In contrast, diethylstilbestrol (DES), which represents a well-studied estrogenic chemical, was proved in murine model to cause oocyte dysmorphism with condensed chromatin along the nuclear membrane [45], ovarian cysts, and ovarian tumors [50]. DDE, the most stable metabolite of DDT, and vinclozolin are persistent organic pollutants in follicular fluid, targeting androgen receptors. They stimulate aromatase and act in synergy with FSH to induce a premature rise in estradiol levels, affecting oocyte maturation. In addition, they have been found to induce the intra-ovarian inflammatory process involving VEGF and IGF-1; negatively affecting intra-ovarian mechanisms [51,52,53,54]. Moreover, methoxychlor (MXC), an organochlorine pesticide, has had anti-estrogen activity in the ovary [55], inhibiting growth and inducing atresia of antral follicles through an oxidative stress pathway with an effect on AMH production [54].

It is known that the fetus is particularly vulnerable to pesticide exposure because of its rapid growth, the sensitivity of its developing organs, and the immaturity of its metabolic pathways and enzymatic defenses. A Canadian study described an association between pesticide exposure and increased miscarriage rate [56], contrary to Willis et al. [57] in a Californian study. In our study focusing on the region of Picardy, France, pesticide exposure zones were relatively correlated to CLCG prevalence as the risk zone having the highest pesticide exposure over 3000 g/ha was the residence place of 67% of couples with HCLCG compared to 33% of couples with LCLCG (Fig. 2).

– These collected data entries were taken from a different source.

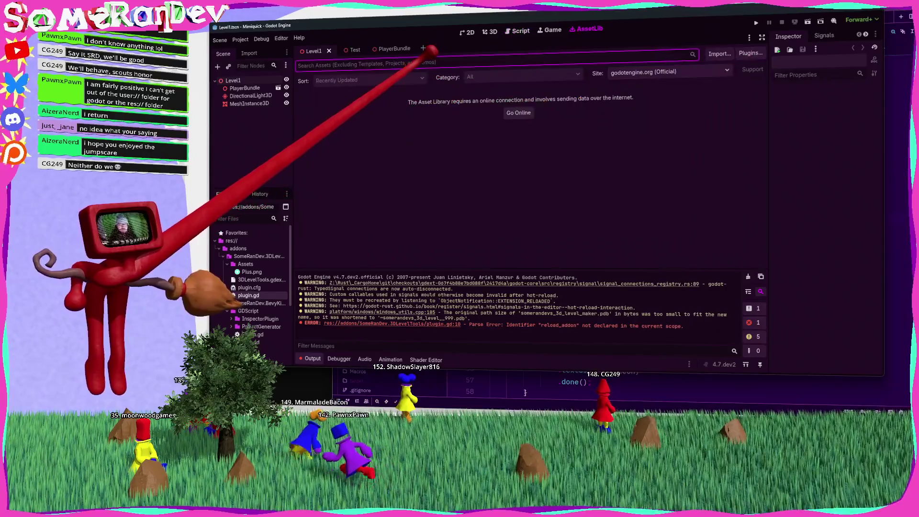
# Take the Asset Library online and search it for 'addon reloader', then clear the search
pyautogui.click(525, 109)
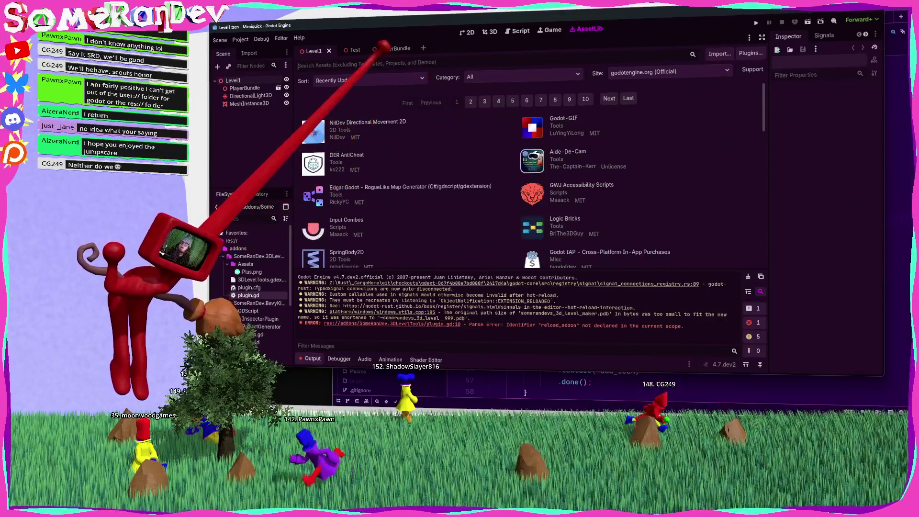
pyautogui.write('add')
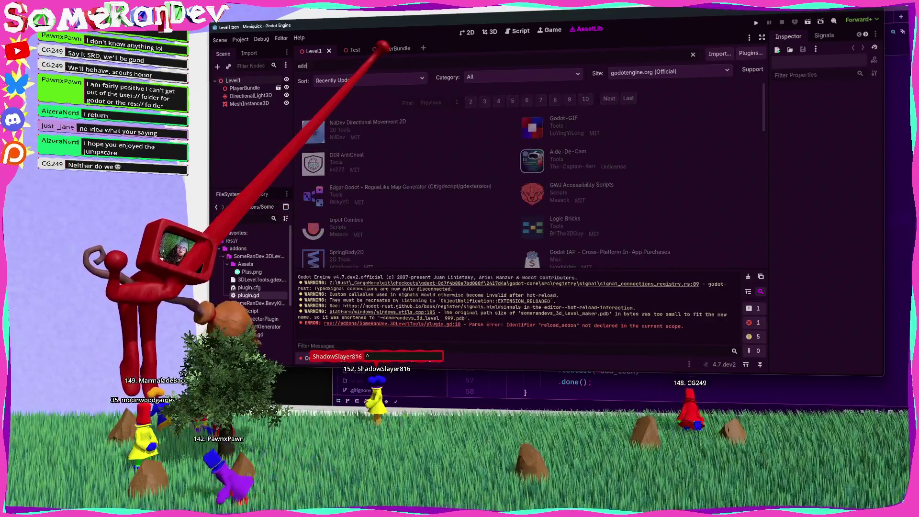
pyautogui.write('on reloader')
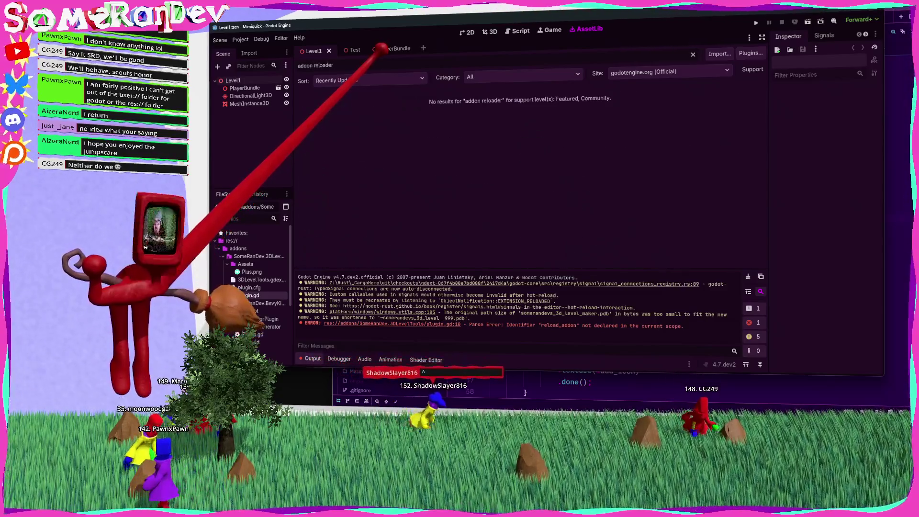
pyautogui.press('ctrl+a')
pyautogui.press('ctrl+c')
pyautogui.press('BackSpace')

The limitations of our study relate to our lack of data on the type of pesticides used (because one can legitimately consider that different types of products have different effects), the impact of meteorological and hydrological conditions which can modify the pesticide profile, and the type of exposure (acute or chronic). Moreover, despite this study was focused on evaluation of the correlation presence between residence couples included in risk zones of pesticides exposure and CLCG, this issue cannot prove the exposure occurrence especially that duration of residence was unknown. Nevertheless, this study could to demonstrate a relative correlation between pesticide exposure and risk of CLCG and the extension of this study will be the evaluation of different pesticide concentrations in serum and follicular fluid to establish the causality of certain compounds on oocyte quality, embryonic development, and clinical outcomes.

Conclusion

Further special attention paid to oocyte morphology evaluation with cytoplasmic attributes, including CLCG among other oocyte dysmorphisms, could indirectly reflect a dysregulated intra-ovarian microenvironment involving various variables and impaired oocyte maturation affecting ICSI clinical outcomes. The high prevalence of CLCG exhibited by the oocyte cohort over 75% might be a predictive factor for early miscarriage risk. In addition, risk zones with high pesticide exposure demonstrated more risk of oocytes with a high prevalence of CLCG. There is a real need for investigating pesticide components and their associations with oocyte dysmorphism, including CLCG features, aneuploidy evaluation, and ICSI outcomes.